*** TEXT SEGMENT Section Begins ***
I hear many families complain that, when their relative is admitted to a psychiatric hospital ward, they can’t get basic information about him or her when they call the hospital. They are told that the information is confidential and protected by statute. What a frustrating situation for the family and what an obstacle to good patient care this must be! Common sense and common courtesy, at least, should tell the hospital staff that each patient, upon admission, should be asked if he or she would be willing to sign a release of information form allowing staff to communicate with specific family members. New patients are asked to sign plenty of forms. This could easily be one of them. This is rarely done, however, in US hospitals and clinics. Why is this so? Is it laziness, because talking to families takes time? Or is it a reflection of the often unrecognized stigma that even mental health professionals harbor inside?

We have to recognize an important element in this situation. In the US, hospital administrators and their lawyers are running scared since the introduction, in 1996, of the federal HIPAA Privacy Rule that prevents service providers (with heavy fines) from releasing confidential health-related information. At the same time, the Privacy Rule is balanced so that it permits the disclosure of health information needed for patient care and other important purposes. A simple release of information form signed by the patient, or the existence of an emergency situation that over-rides confidentiality, can satisfy the needs of the family, the service providers, hospital administrators and lawyers alike.
*** TEXT SEGMENT Section Ends ***
*** DATA UNDER STUDY Section Begins ***
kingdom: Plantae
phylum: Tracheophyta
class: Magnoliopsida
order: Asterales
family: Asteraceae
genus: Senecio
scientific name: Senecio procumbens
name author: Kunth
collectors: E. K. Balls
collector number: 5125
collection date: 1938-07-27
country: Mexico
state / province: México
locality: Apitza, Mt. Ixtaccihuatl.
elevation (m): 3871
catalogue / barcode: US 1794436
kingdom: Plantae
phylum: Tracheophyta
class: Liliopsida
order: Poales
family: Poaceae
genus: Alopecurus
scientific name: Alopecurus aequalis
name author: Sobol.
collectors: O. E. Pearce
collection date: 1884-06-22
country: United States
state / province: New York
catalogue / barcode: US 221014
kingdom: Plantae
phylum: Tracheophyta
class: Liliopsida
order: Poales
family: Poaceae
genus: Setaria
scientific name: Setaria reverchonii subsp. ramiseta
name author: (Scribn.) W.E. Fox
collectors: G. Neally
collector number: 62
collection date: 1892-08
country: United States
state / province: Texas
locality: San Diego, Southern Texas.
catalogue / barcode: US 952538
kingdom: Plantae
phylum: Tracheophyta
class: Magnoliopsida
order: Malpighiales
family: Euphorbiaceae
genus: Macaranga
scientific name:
*** DATA UNDER STUDY Section Ends ***
● ASSIGNMENT 1
Name each party whose needs, according to the text on family access to psychiatric patient information, a signed release of information form or an emergency situation can satisfy.
● ASSIGNMENT 2
Answer these questions using the text on family access to psychiatric patient information:
(a) What reason are families given when they are refused basic information about a hospitalized relative?
(b) In what year was the federal HIPAA Privacy Rule introduced?
(c) Besides a signed release of information form, what can override confidentiality?

● ANSWER SPACE 1
The family, the service providers, hospital administrators, and lawyers.

● ANSWER SPACE 2
(a) They are told that the information is confidential and protected by statute.
(b) 1996.
(c) The existence of an emergency situation.